Oireachtas Joint and Select Committees

Wednesday, 3 November 2021

Committee on Budgetary Oversight

Remit, Terms of Reference and Priorities: Commission on Taxation and Welfare

Professor Niamh Moloney:

I thank the Deputy. I am very conscious that all the Deputies have a very busy evening so I very much appreciate them being with us. I thank them for that. The Deputy has asked a very important and interesting question. Over the past ten years or so, there has been a real concern, globally, not just in Ireland, to address the enormous generational challenge of climate change. We see it this week with COP26 but there has also been a long slow burn in that our tax system has been adjusting to reflect this and to better nudge our behaviour. Sustainability issues then arise regarding the revenue streams coming through from certain forms of tax base. This is called out specifically in our terms of reference. We are very glad to have that because this is a key issue. It feeds back into our overall terms of reference, which are ultimately there to make sure the State has sufficient revenue to provide the public services and supports that are fundamental to us as a nation.
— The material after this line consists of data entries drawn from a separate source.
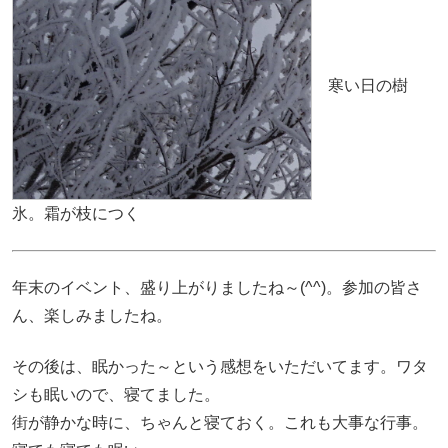
寒い日の樹
氷。霜が枝につく
年末のイベント、盛り上がりましたね～(^^)。参加の皆さ
ん、楽しみましたね。
その後は、眠かった～という感想をいただいてます。ワタ
シも眠いので、寝てました。
街が静かな時に、ちゃんと寝ておく。これも大事な行事。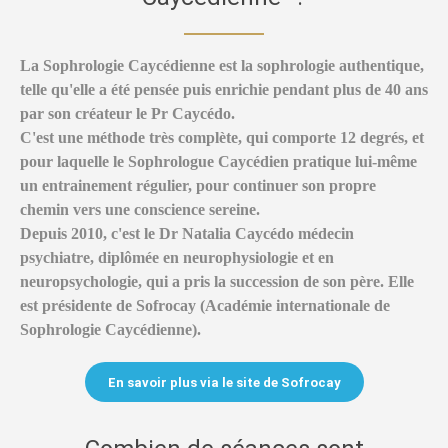
La Sophrologie Caycédienne est la sophrologie authentique,
telle qu'elle a été pensée puis enrichie pendant plus de 40 ans
par son créateur le Pr Caycédo.
C'est une méthode très complète, qui comporte 12 degrés, et
pour laquelle le Sophrologue Caycédien pratique lui-même
un entrainement régulier, pour continuer son propre
chemin vers une conscience sereine.
Depuis 2010, c'est le Dr Natalia Caycédo médecin
psychiatre, diplômée en neurophysiologie et en
neuropsychologie, qui a pris la succession de son père. Elle
est présidente de Sofrocay (Académie internationale de
Sophrologie Caycédienne).
En savoir plus via le site de Sofrocay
On some of the numbers, if the rate of electric car uptake, for example, continues as one hopes, we are looking at a revenue hole in the region of €1.5 billion by 2030. On the one hand, the incentives are doing a very good job but, on the other hand, they are opening up a sustainability issue. We are very conscious of that in our terms of reference. It is too early in our deliberations to say how we might specifically address this, but we have a sense that it is important, ultimately, that public services in this country are funded not just for now but in the context of all the challenges we will face into the future. We have a sustainability issue as regards certain taxation bases. Looking into the future, we see the ageing demographic, which is one of the very big issues. If we operate using our current services in terms of health, pensions and so on, something like €17 billion extra will be needed by 2050. We are acutely conscious of the sustainability question that arises on revenue. Our job is to stand back, look at the system as a whole, check it is all working in the best possible way and as effectively as it should be, but to do this with a medium or long-term lens to see what best specific recommendations we can make in this regard.

I thank the Deputy for raising this issue because it is one that is particular to where we are at this moment in time, having had this period during which we have been adjusting to a new way of using taxes. It is now very important, as taxes become more effective, to consider how they loop and feed back into the wider sustainability question.